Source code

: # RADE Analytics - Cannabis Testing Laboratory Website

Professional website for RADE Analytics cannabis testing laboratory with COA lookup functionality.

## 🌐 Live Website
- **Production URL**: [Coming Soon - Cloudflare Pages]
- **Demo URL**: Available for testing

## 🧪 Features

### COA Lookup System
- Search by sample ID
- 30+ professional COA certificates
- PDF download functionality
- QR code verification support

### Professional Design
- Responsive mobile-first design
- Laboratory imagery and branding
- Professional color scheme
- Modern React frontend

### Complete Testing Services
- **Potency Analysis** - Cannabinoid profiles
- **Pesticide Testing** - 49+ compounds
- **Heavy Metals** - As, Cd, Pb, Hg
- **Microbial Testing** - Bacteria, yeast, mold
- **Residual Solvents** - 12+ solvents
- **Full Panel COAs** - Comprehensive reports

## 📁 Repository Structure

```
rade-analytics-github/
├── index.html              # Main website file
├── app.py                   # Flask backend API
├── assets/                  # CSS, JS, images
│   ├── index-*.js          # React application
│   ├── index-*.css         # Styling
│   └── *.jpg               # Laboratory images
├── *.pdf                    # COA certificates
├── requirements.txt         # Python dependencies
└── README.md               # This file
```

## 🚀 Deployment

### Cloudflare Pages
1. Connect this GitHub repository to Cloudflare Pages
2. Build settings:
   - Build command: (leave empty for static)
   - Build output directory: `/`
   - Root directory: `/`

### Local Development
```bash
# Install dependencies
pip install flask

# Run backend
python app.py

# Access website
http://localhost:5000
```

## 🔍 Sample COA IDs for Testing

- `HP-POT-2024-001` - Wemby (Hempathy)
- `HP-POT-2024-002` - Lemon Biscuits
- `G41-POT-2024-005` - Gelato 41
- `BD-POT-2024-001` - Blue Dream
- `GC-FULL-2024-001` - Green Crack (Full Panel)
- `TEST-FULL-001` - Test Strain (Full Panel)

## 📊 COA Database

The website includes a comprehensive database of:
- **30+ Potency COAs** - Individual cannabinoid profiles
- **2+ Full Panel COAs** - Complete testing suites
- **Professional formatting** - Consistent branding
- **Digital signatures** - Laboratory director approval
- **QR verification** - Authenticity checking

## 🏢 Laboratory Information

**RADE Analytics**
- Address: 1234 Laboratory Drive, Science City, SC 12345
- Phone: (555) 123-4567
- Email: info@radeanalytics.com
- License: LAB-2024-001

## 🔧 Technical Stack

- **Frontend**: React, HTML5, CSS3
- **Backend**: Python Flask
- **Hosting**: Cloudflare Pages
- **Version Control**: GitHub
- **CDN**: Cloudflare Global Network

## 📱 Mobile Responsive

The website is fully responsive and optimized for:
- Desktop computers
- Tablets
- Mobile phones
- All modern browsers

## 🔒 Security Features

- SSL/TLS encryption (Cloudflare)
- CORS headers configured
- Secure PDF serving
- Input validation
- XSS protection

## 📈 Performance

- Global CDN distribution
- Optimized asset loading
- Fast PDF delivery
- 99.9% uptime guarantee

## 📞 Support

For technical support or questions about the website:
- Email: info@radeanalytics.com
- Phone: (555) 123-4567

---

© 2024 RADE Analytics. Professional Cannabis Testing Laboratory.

[WORK ORDER]:
From the entries above, extract only the lines running from the one containing "- **Frontend**: React, HTML5, CSS3" through the one containing "- Secure PDF serving", inclusive.

[RESPONSE FOR THIS EXERCISE]:
- **Frontend**: React, HTML5, CSS3
- **Backend**: Python Flask
- **Hosting**: Cloudflare Pages
- **Version Control**: GitHub
- **CDN**: Cloudflare Global Network

## 📱 Mobile Responsive

The website is fully responsive and optimized for:
- Desktop computers
- Tablets
- Mobile phones
- All modern browsers

## 🔒 Security Features

- SSL/TLS encryption (Cloudflare)
- CORS headers configured
- Secure PDF serving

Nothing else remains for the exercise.